Soal Latihan:
Tuliskan ulang kata demi kata bagian teks tentang bentuk kesepian dari "Cheryl & Parello" hingga "kesepian jenis ini.".
═════ Bagian Dokumen ═════
Cheryl & Parello (2008:67) menyebutkan adanya dua bentuk
kesepian yang berkaitan dengan tidak tersedianya kondisi sosial yang
berbeda, yaitu:
a. Isolasi Emosional (emotional isolation) adalah suatu bentuk kesepian
yang muncul ketika seseorang tidak memiliki ikatan hubungan yang
intim,; orang dewasa yang lajang, bercerai, dan ditinggal mati oleh
pasangannya sering mengalami kesepian jenis ini.

5
b. Isolasi Sosial (social isolation) adalah suatu bentuk kesepian yang
muncul ketika seseorang tidak memiliki keterlibatan yang
terintegrasi dalam dirinya; tidak ikut berpartisipasi dalam kelompok
atau komunitas yang melibatkan adanya kebersamaan, minat yang
sama, aktivitas yang terorganisir, peran-peran yang berarti; suatu
bentuk kesepian yang dapat membuat seseorang merasa diasingkan,
bosan dan cemas.
Bentuk kesepian dapat terjadi ketika seseorang mengalami salah
satu kesepian tanpa mengalami yang lain. Kesepian berkaitan dengan usia.
Stereotipe yang popular menggambarkan usia tua sebagai masa kesepian
besar.
═════ Materi yang Disediakan ═════
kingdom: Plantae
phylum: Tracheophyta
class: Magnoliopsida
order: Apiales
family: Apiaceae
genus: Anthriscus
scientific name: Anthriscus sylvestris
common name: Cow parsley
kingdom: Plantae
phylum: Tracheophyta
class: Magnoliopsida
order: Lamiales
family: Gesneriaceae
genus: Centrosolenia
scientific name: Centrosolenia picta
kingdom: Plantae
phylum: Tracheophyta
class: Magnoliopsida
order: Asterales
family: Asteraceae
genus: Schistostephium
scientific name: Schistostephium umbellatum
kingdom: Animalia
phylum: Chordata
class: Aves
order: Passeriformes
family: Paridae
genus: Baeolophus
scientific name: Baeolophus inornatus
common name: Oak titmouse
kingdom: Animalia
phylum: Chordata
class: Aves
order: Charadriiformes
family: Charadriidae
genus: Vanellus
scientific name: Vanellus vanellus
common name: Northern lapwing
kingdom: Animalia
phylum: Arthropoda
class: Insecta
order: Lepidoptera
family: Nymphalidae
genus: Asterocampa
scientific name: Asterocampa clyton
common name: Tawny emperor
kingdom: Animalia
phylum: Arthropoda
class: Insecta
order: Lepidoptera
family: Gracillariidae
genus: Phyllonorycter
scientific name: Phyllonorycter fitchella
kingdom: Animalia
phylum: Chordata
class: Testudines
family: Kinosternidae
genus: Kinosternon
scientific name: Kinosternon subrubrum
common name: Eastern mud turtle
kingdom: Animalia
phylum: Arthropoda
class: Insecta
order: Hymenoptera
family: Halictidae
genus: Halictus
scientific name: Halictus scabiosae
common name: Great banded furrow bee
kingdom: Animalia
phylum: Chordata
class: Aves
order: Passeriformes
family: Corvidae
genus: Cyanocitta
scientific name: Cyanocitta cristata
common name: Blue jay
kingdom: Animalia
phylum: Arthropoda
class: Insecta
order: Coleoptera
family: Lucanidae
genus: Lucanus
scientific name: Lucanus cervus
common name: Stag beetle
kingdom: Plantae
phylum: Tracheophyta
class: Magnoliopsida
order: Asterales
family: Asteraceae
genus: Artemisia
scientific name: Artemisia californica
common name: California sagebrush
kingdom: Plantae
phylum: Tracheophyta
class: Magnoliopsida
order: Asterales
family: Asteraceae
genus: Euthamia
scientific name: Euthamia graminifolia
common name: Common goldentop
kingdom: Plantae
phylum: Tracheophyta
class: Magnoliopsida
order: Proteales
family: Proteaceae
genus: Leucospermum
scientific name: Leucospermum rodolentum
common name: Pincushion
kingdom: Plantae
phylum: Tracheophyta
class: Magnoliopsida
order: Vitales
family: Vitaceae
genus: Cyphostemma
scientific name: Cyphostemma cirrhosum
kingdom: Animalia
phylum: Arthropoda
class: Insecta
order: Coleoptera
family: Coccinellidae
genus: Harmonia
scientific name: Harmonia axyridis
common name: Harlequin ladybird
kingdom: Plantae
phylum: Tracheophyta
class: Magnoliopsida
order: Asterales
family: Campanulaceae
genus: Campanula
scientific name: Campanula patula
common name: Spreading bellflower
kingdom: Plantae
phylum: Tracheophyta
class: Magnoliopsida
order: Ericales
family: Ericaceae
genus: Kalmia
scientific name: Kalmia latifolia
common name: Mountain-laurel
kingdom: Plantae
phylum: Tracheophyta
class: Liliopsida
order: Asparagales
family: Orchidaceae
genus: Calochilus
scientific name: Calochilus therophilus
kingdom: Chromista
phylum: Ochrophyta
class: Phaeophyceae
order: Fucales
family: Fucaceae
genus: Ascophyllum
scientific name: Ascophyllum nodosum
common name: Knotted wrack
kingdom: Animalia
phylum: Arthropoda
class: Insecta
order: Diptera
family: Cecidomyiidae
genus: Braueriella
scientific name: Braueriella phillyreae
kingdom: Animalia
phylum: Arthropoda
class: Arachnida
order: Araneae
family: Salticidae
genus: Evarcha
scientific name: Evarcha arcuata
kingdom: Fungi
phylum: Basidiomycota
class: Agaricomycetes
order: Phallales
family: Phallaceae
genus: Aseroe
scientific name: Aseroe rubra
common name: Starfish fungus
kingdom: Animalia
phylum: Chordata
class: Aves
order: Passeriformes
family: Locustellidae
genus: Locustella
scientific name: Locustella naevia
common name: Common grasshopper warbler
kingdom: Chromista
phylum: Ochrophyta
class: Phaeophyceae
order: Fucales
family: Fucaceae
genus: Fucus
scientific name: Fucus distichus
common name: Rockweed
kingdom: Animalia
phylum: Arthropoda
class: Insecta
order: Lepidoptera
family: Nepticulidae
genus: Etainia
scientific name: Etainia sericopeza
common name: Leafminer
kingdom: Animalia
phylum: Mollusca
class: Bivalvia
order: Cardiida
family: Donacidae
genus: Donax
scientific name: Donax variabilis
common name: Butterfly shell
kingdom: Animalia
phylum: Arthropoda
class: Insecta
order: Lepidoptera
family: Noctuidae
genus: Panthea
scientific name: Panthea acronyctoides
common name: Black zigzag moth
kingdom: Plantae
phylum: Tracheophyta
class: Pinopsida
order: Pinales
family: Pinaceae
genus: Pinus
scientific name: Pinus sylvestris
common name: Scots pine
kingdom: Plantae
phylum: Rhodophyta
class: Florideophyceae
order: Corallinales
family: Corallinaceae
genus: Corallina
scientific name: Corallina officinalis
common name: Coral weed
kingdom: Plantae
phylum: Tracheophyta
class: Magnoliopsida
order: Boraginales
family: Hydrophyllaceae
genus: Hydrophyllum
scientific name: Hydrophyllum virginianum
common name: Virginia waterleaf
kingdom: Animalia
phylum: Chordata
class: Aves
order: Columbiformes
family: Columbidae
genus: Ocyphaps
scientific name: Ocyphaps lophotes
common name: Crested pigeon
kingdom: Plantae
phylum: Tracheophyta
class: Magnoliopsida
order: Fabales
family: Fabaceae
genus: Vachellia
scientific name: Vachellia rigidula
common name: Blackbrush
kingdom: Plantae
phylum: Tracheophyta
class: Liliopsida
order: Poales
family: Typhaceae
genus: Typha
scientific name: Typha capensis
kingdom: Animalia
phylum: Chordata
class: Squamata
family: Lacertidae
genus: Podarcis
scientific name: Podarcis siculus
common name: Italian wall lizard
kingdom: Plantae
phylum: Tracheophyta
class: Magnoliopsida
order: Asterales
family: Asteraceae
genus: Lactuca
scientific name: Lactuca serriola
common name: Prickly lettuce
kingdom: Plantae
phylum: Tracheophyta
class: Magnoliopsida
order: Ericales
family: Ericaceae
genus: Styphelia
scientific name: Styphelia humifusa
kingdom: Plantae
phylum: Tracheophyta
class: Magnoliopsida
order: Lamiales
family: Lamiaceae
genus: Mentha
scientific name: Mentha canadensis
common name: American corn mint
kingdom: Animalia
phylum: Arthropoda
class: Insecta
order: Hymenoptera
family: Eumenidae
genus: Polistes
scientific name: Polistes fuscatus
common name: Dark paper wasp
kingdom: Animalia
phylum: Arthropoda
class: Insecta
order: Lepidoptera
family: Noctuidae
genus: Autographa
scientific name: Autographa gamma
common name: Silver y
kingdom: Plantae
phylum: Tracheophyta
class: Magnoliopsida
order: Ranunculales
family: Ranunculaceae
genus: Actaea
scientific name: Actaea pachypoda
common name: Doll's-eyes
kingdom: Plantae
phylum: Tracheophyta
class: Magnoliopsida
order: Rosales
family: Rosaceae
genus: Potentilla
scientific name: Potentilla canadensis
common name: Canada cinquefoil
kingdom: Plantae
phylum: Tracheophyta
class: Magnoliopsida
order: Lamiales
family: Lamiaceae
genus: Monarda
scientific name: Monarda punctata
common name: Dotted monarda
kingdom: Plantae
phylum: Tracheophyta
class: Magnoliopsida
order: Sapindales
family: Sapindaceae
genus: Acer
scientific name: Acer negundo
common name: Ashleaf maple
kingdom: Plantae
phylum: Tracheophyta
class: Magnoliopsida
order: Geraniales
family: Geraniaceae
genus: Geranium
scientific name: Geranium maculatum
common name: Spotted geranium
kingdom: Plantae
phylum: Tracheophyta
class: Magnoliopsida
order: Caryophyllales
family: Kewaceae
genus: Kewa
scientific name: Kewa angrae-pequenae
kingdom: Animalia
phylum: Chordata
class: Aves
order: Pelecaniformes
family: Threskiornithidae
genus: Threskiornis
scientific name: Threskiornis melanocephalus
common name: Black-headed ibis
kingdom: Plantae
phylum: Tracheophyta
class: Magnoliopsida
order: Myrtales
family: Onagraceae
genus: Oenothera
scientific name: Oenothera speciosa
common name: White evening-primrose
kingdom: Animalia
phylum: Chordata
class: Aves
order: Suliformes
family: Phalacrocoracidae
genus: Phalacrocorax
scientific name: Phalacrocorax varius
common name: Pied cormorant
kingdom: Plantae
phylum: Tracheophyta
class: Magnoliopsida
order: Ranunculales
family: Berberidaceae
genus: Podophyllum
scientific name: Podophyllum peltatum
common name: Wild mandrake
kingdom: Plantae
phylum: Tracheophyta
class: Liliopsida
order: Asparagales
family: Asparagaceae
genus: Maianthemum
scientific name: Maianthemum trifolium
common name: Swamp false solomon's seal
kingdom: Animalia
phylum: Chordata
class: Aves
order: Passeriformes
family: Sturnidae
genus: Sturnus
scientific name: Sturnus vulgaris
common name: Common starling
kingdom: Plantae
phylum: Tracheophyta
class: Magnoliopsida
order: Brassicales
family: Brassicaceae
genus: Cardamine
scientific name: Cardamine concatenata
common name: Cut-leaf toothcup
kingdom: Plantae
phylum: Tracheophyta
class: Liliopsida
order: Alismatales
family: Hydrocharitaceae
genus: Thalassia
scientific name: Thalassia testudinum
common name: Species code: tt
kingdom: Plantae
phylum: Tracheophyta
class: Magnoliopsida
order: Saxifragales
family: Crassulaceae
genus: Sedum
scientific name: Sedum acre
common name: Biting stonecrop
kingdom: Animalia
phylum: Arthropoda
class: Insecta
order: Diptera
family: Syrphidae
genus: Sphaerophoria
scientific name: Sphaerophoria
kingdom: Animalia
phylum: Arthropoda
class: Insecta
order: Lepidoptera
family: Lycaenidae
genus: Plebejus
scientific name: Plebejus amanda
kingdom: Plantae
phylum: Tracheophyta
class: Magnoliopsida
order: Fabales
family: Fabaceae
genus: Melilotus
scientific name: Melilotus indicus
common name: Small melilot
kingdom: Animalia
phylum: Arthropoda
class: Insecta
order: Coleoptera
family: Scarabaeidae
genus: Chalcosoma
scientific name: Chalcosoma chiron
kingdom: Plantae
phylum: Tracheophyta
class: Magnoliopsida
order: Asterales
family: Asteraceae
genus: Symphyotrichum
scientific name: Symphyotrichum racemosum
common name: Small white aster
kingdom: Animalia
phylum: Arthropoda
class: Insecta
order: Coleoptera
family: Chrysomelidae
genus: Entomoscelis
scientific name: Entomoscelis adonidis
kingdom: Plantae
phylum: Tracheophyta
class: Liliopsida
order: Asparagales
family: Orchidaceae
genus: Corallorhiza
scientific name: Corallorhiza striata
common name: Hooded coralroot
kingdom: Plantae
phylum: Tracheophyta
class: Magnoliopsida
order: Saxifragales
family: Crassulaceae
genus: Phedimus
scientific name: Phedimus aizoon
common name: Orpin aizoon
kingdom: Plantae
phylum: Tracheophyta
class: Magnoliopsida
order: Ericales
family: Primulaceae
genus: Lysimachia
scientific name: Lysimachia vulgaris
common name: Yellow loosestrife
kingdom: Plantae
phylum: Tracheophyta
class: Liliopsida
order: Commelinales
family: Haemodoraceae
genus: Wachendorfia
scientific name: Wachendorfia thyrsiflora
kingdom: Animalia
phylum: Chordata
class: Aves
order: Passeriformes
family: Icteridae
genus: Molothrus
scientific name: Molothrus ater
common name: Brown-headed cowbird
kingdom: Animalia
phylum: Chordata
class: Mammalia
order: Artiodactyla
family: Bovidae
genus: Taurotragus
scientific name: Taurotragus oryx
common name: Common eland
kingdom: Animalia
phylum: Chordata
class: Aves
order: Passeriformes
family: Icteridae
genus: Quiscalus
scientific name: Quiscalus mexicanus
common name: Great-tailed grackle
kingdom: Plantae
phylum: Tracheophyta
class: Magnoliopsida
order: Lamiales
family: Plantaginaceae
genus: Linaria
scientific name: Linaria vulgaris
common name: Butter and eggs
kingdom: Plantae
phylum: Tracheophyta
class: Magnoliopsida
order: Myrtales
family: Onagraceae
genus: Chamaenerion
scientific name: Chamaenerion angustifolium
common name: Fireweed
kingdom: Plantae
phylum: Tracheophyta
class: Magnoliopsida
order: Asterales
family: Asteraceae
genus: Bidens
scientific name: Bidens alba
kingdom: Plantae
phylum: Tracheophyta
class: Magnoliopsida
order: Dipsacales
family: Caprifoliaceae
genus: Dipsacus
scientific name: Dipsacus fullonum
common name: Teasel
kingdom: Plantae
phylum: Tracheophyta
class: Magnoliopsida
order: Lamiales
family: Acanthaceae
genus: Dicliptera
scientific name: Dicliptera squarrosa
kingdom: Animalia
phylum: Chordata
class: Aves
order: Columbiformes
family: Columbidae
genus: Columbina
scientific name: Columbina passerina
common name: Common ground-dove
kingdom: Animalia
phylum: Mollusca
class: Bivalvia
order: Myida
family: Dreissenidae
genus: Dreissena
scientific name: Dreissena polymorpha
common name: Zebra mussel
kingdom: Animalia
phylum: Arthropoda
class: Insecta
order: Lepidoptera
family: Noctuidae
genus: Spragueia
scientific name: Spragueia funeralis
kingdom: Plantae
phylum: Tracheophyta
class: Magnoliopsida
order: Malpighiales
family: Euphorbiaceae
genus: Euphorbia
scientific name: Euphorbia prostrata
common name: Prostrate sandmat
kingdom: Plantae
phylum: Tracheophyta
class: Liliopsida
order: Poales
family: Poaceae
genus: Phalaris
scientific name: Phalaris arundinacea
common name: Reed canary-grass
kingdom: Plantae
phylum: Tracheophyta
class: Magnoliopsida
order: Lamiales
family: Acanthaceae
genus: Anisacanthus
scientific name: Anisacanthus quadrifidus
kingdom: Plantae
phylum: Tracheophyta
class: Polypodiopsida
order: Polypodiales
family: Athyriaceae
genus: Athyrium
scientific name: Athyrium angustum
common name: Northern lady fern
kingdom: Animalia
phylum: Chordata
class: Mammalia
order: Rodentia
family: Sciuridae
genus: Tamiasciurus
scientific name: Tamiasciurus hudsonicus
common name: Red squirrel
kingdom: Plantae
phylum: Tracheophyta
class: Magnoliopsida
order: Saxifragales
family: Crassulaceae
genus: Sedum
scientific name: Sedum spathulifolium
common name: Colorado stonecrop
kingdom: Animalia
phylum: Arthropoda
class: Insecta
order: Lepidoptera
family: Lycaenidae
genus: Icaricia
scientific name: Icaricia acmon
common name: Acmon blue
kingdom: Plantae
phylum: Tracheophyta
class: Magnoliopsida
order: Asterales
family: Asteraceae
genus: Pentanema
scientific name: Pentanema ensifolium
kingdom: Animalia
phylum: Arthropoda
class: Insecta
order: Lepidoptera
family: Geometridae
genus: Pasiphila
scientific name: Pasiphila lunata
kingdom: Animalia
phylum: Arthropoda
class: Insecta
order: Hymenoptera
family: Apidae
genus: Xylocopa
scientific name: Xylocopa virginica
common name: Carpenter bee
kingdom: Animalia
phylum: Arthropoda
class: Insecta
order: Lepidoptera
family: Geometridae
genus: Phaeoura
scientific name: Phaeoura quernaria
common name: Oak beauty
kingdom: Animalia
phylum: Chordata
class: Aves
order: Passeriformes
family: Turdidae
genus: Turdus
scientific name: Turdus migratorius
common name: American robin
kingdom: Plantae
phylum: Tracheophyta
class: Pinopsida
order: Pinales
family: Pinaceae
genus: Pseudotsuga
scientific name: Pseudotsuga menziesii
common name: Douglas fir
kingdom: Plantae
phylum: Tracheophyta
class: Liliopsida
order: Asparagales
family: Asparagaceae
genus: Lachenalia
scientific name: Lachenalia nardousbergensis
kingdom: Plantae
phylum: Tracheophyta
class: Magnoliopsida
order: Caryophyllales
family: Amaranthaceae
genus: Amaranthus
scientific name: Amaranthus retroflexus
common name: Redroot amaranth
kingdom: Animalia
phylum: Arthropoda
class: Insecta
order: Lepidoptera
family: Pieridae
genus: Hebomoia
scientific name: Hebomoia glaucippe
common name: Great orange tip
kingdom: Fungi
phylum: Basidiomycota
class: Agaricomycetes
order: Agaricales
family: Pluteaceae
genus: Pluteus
═════
Jawaban Latihan:
Cheryl & Parello (2008:67) menyebutkan adanya dua bentuk
kesepian yang berkaitan dengan tidak tersedianya kondisi sosial yang
berbeda, yaitu:
a. Isolasi Emosional (emotional isolation) adalah suatu bentuk kesepian
yang muncul ketika seseorang tidak memiliki ikatan hubungan yang
intim,; orang dewasa yang lajang, bercerai, dan ditinggal mati oleh
pasangannya sering mengalami kesepian jenis ini.